**What needs to be done**
Nothing but an exact copy of the records below counts as the answer.

**Dataset records**
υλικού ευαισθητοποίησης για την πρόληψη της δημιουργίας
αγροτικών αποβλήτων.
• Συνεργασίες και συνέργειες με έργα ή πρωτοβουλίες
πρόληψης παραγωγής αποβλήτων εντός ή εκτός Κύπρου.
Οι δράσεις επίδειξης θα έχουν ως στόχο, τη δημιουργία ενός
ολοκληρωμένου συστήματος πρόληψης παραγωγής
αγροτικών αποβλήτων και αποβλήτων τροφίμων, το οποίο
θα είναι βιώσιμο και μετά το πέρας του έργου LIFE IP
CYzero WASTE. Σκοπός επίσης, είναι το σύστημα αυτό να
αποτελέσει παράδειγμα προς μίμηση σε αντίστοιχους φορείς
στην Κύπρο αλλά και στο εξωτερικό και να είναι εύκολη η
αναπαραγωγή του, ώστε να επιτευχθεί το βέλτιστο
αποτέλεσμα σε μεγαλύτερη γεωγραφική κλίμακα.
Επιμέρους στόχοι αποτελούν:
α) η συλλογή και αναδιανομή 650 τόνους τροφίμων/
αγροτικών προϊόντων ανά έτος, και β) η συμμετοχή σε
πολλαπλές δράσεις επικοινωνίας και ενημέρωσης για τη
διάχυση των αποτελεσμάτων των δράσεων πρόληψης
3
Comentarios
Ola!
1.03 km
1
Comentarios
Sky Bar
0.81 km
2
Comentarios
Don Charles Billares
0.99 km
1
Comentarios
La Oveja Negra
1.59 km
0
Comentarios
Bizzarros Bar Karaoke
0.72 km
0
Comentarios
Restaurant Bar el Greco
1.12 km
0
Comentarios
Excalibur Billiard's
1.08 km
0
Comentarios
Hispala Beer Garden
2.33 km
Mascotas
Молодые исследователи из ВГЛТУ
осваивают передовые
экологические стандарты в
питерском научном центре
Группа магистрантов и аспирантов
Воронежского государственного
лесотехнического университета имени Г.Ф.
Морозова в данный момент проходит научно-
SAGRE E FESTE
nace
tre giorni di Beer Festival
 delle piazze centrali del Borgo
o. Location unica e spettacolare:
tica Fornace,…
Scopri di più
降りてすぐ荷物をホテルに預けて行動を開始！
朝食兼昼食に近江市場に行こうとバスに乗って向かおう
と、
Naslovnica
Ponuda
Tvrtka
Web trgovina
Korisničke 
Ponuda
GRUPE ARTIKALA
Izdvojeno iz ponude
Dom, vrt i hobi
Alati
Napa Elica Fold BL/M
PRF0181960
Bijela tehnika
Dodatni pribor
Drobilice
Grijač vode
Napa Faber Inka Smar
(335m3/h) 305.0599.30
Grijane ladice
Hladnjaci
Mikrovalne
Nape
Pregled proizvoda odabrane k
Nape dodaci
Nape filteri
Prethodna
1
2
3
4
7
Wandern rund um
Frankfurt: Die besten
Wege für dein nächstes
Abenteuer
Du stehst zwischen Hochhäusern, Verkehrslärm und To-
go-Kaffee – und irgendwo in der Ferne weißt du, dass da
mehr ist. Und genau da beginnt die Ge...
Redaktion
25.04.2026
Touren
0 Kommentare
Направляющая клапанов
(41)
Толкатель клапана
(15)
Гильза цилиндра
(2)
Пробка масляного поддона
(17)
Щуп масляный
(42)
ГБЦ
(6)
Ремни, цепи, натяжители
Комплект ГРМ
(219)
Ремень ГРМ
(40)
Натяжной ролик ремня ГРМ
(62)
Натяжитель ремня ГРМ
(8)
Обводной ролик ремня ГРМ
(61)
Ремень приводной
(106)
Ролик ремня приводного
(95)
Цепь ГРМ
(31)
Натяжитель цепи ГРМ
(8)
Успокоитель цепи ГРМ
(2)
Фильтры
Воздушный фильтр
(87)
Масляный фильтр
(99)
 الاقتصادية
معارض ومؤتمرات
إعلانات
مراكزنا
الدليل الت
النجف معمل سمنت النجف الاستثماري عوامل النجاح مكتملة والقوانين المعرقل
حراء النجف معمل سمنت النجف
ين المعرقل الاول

**Task answer**
υλικού ευαισθητοποίησης για την πρόληψη της δημιουργίας
αγροτικών αποβλήτων.
• Συνεργασίες και συνέργειες με έργα ή πρωτοβουλίες
πρόληψης παραγωγής αποβλήτων εντός ή εκτός Κύπρου.
Οι δράσεις επίδειξης θα έχουν ως στόχο, τη δημιουργία ενός
ολοκληρωμένου συστήματος πρόληψης παραγωγής
αγροτικών αποβλήτων και αποβλήτων τροφίμων, το οποίο
θα είναι βιώσιμο και μετά το πέρας του έργου LIFE IP
CYzero WASTE. Σκοπός επίσης, είναι το σύστημα αυτό να
αποτελέσει παράδειγμα προς μίμηση σε αντίστοιχους φορείς
στην Κύπρο αλλά και στο εξωτερικό και να είναι εύκολη η
αναπαραγωγή του, ώστε να επιτευχθεί το βέλτιστο
αποτέλεσμα σε μεγαλύτερη γεωγραφική κλίμακα.
Επιμέρους στόχοι αποτελούν:
α) η συλλογή και αναδιανομή 650 τόνους τροφίμων/
αγροτικών προϊόντων ανά έτος, και β) η συμμετοχή σε
πολλαπλές δράσεις επικοινωνίας και ενημέρωσης για τη
διάχυση των αποτελεσμάτων των δράσεων πρόληψης
3
Comentarios
Ola!
1.03 km
1
Comentarios
Sky Bar
0.81 km
2
Comentarios
Don Charles Billares
0.99 km
1
Comentarios
La Oveja Negra
1.59 km
0
Comentarios
Bizzarros Bar Karaoke
0.72 km
0
Comentarios
Restaurant Bar el Greco
1.12 km
0
Comentarios
Excalibur Billiard's
1.08 km
0
Comentarios
Hispala Beer Garden
2.33 km
Mascotas
Молодые исследователи из ВГЛТУ
осваивают передовые
экологические стандарты в
питерском научном центре
Группа магистрантов и аспирантов
Воронежского государственного
лесотехнического университета имени Г.Ф.
Морозова в данный момент проходит научно-
SAGRE E FESTE
nace
tre giorni di Beer Festival
 delle piazze centrali del Borgo
o. Location unica e spettacolare:
tica Fornace,…
Scopri di più
降りてすぐ荷物をホテルに預けて行動を開始！
朝食兼昼食に近江市場に行こうとバスに乗って向かおう
と、
Naslovnica
Ponuda
Tvrtka
Web trgovina
Korisničke 
Ponuda
GRUPE ARTIKALA
Izdvojeno iz ponude
Dom, vrt i hobi
Alati
Napa Elica Fold BL/M
PRF0181960
Bijela tehnika
Dodatni pribor
Drobilice
Grijač vode
Napa Faber Inka Smar
(335m3/h) 305.0599.30
Grijane ladice
Hladnjaci
Mikrovalne
Nape
Pregled proizvoda odabrane k
Nape dodaci
Nape filteri
Prethodna
1
2
3
4
7
Wandern rund um
Frankfurt: Die besten
Wege für dein nächstes
Abenteuer
Du stehst zwischen Hochhäusern, Verkehrslärm und To-
go-Kaffee – und irgendwo in der Ferne weißt du, dass da
mehr ist. Und genau da beginnt die Ge...
Redaktion
25.04.2026
Touren
0 Kommentare
Направляющая клапанов
(41)
Толкатель клапана
(15)
Гильза цилиндра
(2)
Пробка масляного поддона
(17)
Щуп масляный
(42)
ГБЦ
(6)
Ремни, цепи, натяжители
Комплект ГРМ
(219)
Ремень ГРМ
(40)
Натяжной ролик ремня ГРМ
(62)
Натяжитель ремня ГРМ
(8)
Обводной ролик ремня ГРМ
(61)
Ремень приводной
(106)
Ролик ремня приводного
(95)
Цепь ГРМ
(31)
Натяжитель цепи ГРМ
(8)
Успокоитель цепи ГРМ
(2)
Фильтры
Воздушный фильтр
(87)
Масляный фильтр
(99)
 الاقتصادية
معارض ومؤتمرات
إعلانات
مراكزنا
الدليل الت
النجف معمل سمنت النجف الاستثماري عوامل النجاح مكتملة والقوانين المعرقل
حراء النجف معمل سمنت النجف
ين المعرقل الاول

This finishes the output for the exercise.